§ Task to carry out: Show every line in the material below in which the string "particle" appears.
[[ Provided entries, beginning ]]
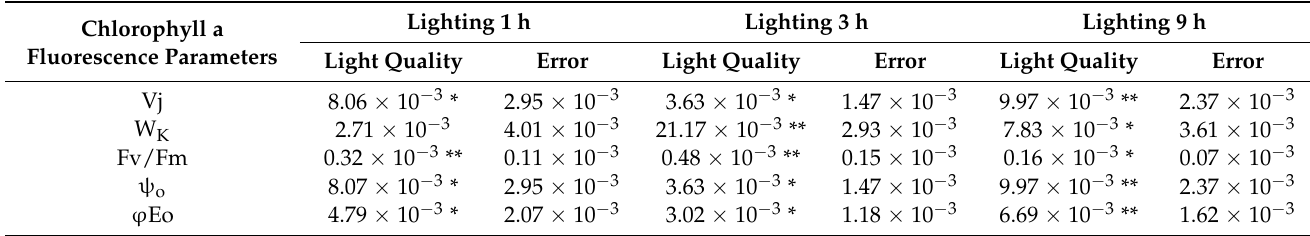
Figure 3. Multiple comparisons of chlorophyll content ( A ), chlorophyll to fresh weight ratio ( B ), photosynthetic enzyme ( C – E ), and gas exchange parameters ( F – I ) of seedlings treated with blue (B), red (R), far-red light (FR), and a combination of B, R and FR lights (CK). Lowercase letters, a, b, represent Duncan group.Light quality significantly affected the photosynthetic parameters (Table 2), and the highest Pn (10.56 µ mol CO 2 m − 2 s − 1 ), Tr (7.04 µ mol H 2 O m − 2 s − 1 ), Gs (0.27 mol H 2 O m − 2 s − 1 ) and Ci (306.48 µ mol CO 2 mol − 1 ) were observed in seedlings treated with R (Figure 3F-I), which were 10%, 80%, 17%, and 57%, respectively higher than those of the control. However, Pn, Tr, Gs, and Ci were all lower for seedlings treated with FR and B than those of the control. Table 3. Summary of ANOVA results comparing chlorophyll a fluorescence parameters of Norway spruce seedlings exposed to four light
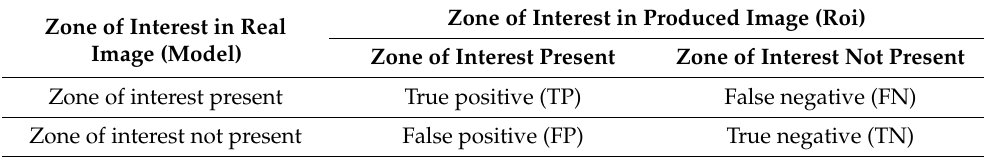
Table 2. Situations produced comparing the zones of interest in the confusion matrix.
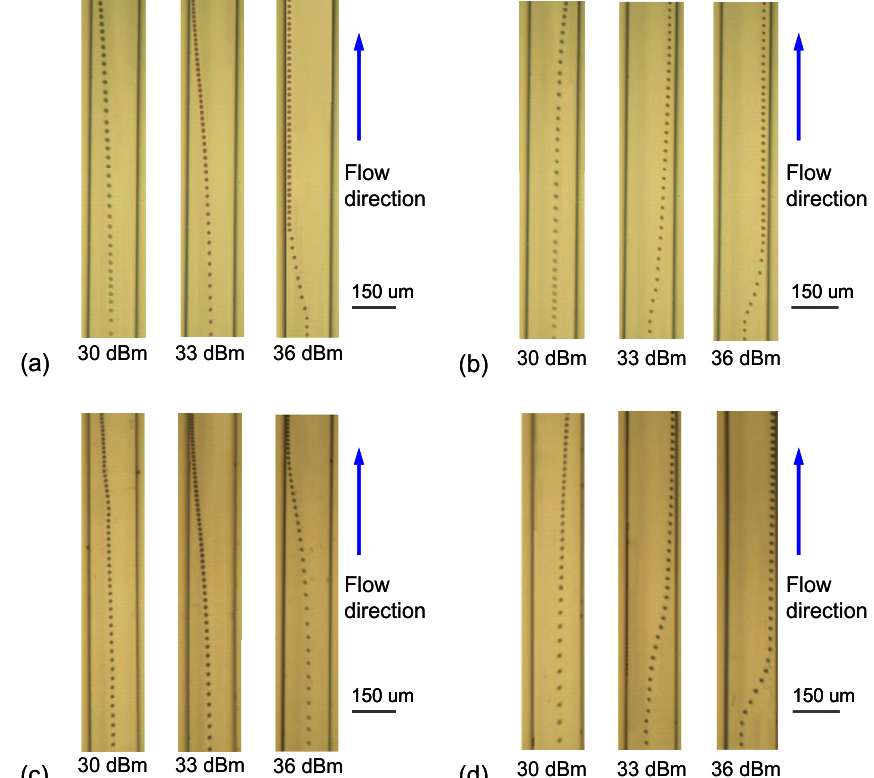
Figure 10. Experimental trajectories of the lateral displacement of a particle along the microfluidic channel with input RF power levels corresponding to 30 dBm, 33 dBm and 36 dBm in the design of parallel IDTs with input frequency ( a ) f P 1 and ( b ) f P 2 ; and in the design of series IDTs with input frequency ( c ) f S 1 and ( d ) f S 2 .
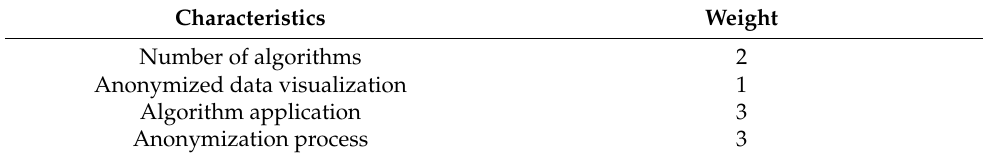
Table 1. Functionality Category—Characteristics and Weights.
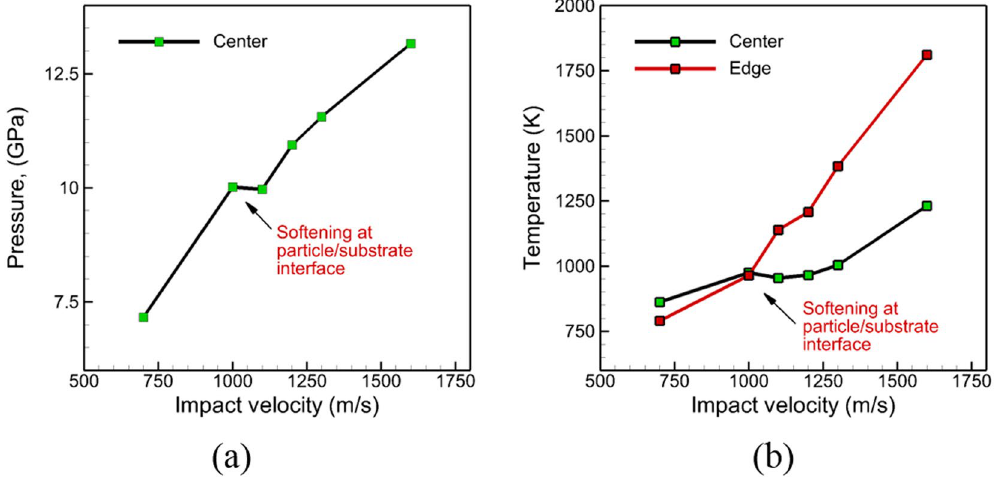
Figure 8. Plot of ( a ) peak pressure generated at the center of the particle/substrate interface at the location of impact, and ( b ) peak temperature generated at the center of the particle/substrate interface at the location of impact and at the periphery of the particle/substrate interface for different impact velocities considered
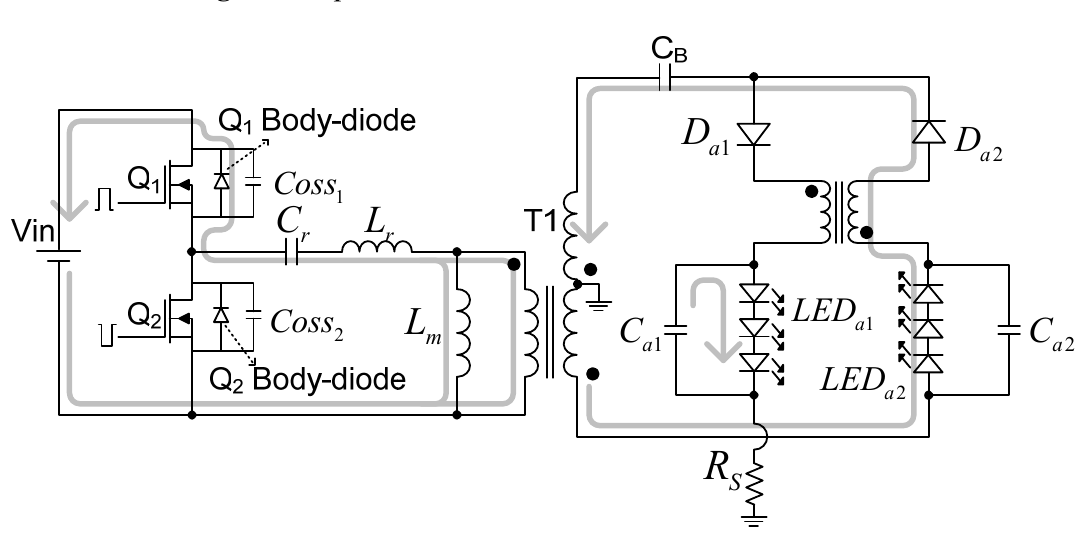
Figure 5. Operation waveform of LLC resonant converter.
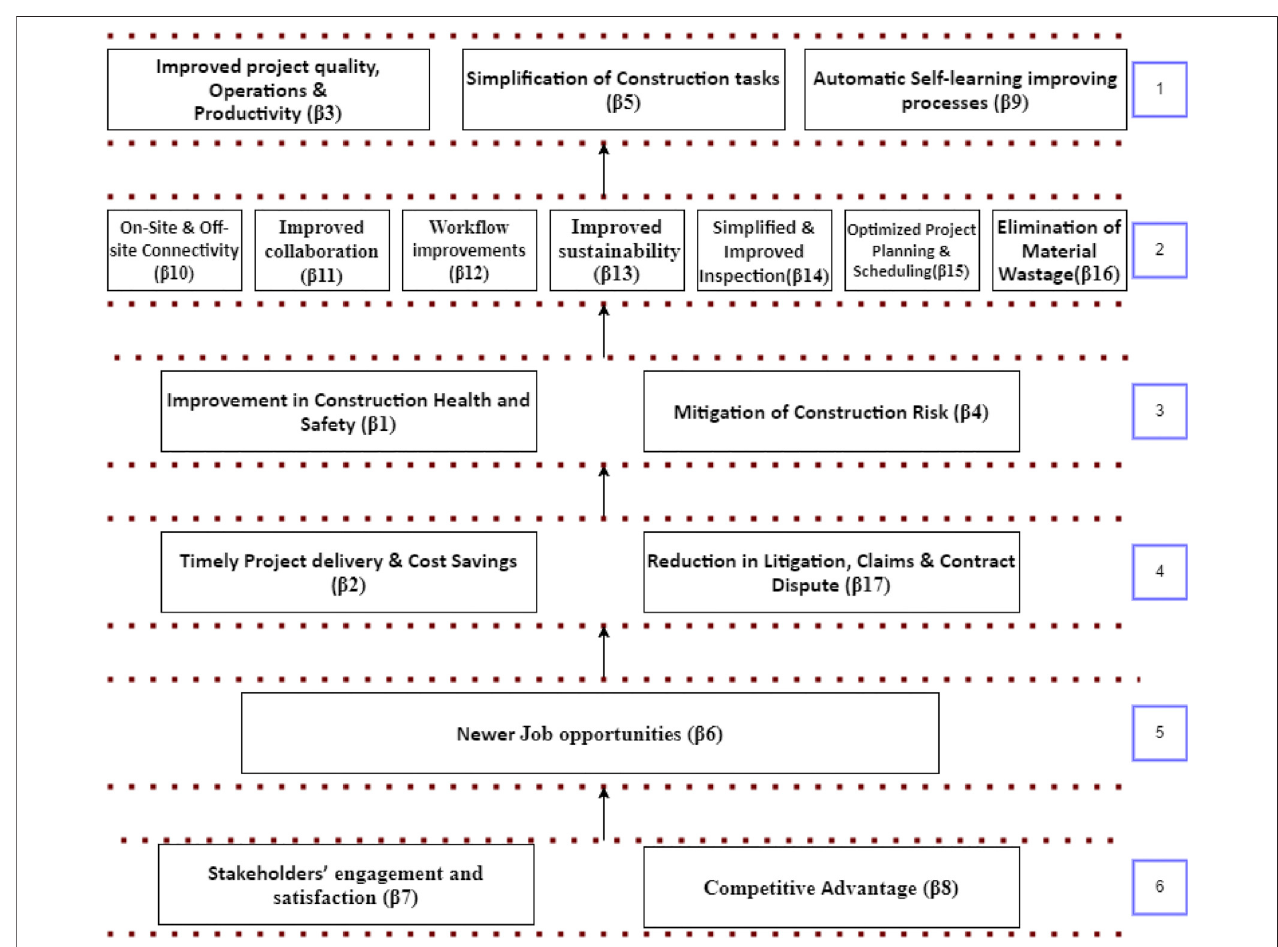
FIGURE 2 | ISM for bene fi ts of automation and arti fi cial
[[ Provided entries, end ]]
§ Exercise answer:
Figure 10. Experimental trajectories of the lateral displacement of a particle along the microfluidic channel with input RF power levels corresponding to 30 dBm, 33 dBm and 36 dBm in the design of parallel IDTs with input frequency ( a ) f P 1 and ( b ) f P 2 ; and in the design of series IDTs with input frequency ( c ) f S 1 and ( d ) f S 2 .
Figure 8. Plot of ( a ) peak pressure generated at the center of the particle/substrate interface at the location of impact, and ( b ) peak temperature generated at the center of the particle/substrate interface at the location of impact and at the periphery of the particle/substrate interface for different impact velocities considered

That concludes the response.